Stored data entries:
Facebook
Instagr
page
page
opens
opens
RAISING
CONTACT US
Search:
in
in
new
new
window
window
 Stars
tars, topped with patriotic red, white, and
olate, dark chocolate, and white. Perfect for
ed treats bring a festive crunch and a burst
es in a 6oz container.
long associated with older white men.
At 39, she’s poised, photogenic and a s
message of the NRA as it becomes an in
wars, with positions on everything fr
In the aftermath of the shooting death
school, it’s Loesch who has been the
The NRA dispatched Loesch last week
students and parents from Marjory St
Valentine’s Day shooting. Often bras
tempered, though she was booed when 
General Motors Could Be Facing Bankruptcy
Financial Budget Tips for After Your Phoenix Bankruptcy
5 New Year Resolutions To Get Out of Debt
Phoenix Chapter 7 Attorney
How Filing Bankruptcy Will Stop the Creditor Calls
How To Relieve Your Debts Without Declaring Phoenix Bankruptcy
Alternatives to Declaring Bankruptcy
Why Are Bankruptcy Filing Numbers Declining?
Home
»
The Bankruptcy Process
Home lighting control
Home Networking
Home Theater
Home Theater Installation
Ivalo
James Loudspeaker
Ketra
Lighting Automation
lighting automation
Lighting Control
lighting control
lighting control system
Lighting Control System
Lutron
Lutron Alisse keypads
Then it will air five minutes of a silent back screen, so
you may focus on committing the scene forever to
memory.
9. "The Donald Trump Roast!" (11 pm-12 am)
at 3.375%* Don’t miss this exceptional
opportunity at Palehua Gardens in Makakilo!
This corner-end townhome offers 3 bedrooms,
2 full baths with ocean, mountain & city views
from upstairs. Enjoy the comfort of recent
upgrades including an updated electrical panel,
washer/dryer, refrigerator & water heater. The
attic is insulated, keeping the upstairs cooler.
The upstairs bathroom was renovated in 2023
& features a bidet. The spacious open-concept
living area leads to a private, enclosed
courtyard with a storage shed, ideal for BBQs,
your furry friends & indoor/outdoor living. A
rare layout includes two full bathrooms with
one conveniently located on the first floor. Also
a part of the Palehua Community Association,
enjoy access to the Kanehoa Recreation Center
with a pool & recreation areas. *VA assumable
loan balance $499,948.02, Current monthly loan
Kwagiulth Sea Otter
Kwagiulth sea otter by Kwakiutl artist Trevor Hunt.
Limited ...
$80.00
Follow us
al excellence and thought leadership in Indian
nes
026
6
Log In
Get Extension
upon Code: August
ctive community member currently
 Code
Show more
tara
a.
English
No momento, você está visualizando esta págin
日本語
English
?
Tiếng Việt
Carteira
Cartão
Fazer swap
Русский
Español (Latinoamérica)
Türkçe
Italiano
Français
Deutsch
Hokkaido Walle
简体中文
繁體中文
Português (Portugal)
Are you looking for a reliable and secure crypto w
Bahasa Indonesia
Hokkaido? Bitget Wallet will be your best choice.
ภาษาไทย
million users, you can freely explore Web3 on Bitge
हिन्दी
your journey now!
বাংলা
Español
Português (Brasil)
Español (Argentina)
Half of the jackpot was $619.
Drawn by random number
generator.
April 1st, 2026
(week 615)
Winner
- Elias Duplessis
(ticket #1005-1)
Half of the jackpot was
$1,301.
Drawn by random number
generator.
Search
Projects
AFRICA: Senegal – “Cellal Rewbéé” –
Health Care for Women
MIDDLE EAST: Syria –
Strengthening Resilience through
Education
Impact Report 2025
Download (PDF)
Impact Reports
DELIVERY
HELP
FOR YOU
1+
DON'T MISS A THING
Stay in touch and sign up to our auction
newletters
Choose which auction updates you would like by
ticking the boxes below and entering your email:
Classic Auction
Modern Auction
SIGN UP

## [REQUIRED WORK]
Send back all of the entries exactly, with nothing missing.

## [TASK RESULT]
Facebook
Instagr
page
page
opens
opens
RAISING
CONTACT US
Search:
in
in
new
new
window
window
 Stars
tars, topped with patriotic red, white, and
olate, dark chocolate, and white. Perfect for
ed treats bring a festive crunch and a burst
es in a 6oz container.
long associated with older white men.
At 39, she’s poised, photogenic and a s
message of the NRA as it becomes an in
wars, with positions on everything fr
In the aftermath of the shooting death
school, it’s Loesch who has been the
The NRA dispatched Loesch last week
students and parents from Marjory St
Valentine’s Day shooting. Often bras
tempered, though she was booed when 
General Motors Could Be Facing Bankruptcy
Financial Budget Tips for After Your Phoenix Bankruptcy
5 New Year Resolutions To Get Out of Debt
Phoenix Chapter 7 Attorney
How Filing Bankruptcy Will Stop the Creditor Calls
How To Relieve Your Debts Without Declaring Phoenix Bankruptcy
Alternatives to Declaring Bankruptcy
Why Are Bankruptcy Filing Numbers Declining?
Home
»
The Bankruptcy Process
Home lighting control
Home Networking
Home Theater
Home Theater Installation
Ivalo
James Loudspeaker
Ketra
Lighting Automation
lighting automation
Lighting Control
lighting control
lighting control system
Lighting Control System
Lutron
Lutron Alisse keypads
Then it will air five minutes of a silent back screen, so
you may focus on committing the scene forever to
memory.
9. "The Donald Trump Roast!" (11 pm-12 am)
at 3.375%* Don’t miss this exceptional
opportunity at Palehua Gardens in Makakilo!
This corner-end townhome offers 3 bedrooms,
2 full baths with ocean, mountain & city views
from upstairs. Enjoy the comfort of recent
upgrades including an updated electrical panel,
washer/dryer, refrigerator & water heater. The
attic is insulated, keeping the upstairs cooler.
The upstairs bathroom was renovated in 2023
& features a bidet. The spacious open-concept
living area leads to a private, enclosed
courtyard with a storage shed, ideal for BBQs,
your furry friends & indoor/outdoor living. A
rare layout includes two full bathrooms with
one conveniently located on the first floor. Also
a part of the Palehua Community Association,
enjoy access to the Kanehoa Recreation Center
with a pool & recreation areas. *VA assumable
loan balance $499,948.02, Current monthly loan
Kwagiulth Sea Otter
Kwagiulth sea otter by Kwakiutl artist Trevor Hunt.
Limited ...
$80.00
Follow us
al excellence and thought leadership in Indian
nes
026
6
Log In
Get Extension
upon Code: August
ctive community member currently
 Code
Show more
tara
a.
English
No momento, você está visualizando esta págin
日本語
English
?
Tiếng Việt
Carteira
Cartão
Fazer swap
Русский
Español (Latinoamérica)
Türkçe
Italiano
Français
Deutsch
Hokkaido Walle
简体中文
繁體中文
Português (Portugal)
Are you looking for a reliable and secure crypto w
Bahasa Indonesia
Hokkaido? Bitget Wallet will be your best choice.
ภาษาไทย
million users, you can freely explore Web3 on Bitge
हिन्दी
your journey now!
বাংলা
Español
Português (Brasil)
Español (Argentina)
Half of the jackpot was $619.
Drawn by random number
generator.
April 1st, 2026
(week 615)
Winner
- Elias Duplessis
(ticket #1005-1)
Half of the jackpot was
$1,301.
Drawn by random number
generator.
Search
Projects
AFRICA: Senegal – “Cellal Rewbéé” –
Health Care for Women
MIDDLE EAST: Syria –
Strengthening Resilience through
Education
Impact Report 2025
Download (PDF)
Impact Reports
DELIVERY
HELP
FOR YOU
1+
DON'T MISS A THING
Stay in touch and sign up to our auction
newletters
Choose which auction updates you would like by
ticking the boxes below and entering your email:
Classic Auction
Modern Auction
SIGN UP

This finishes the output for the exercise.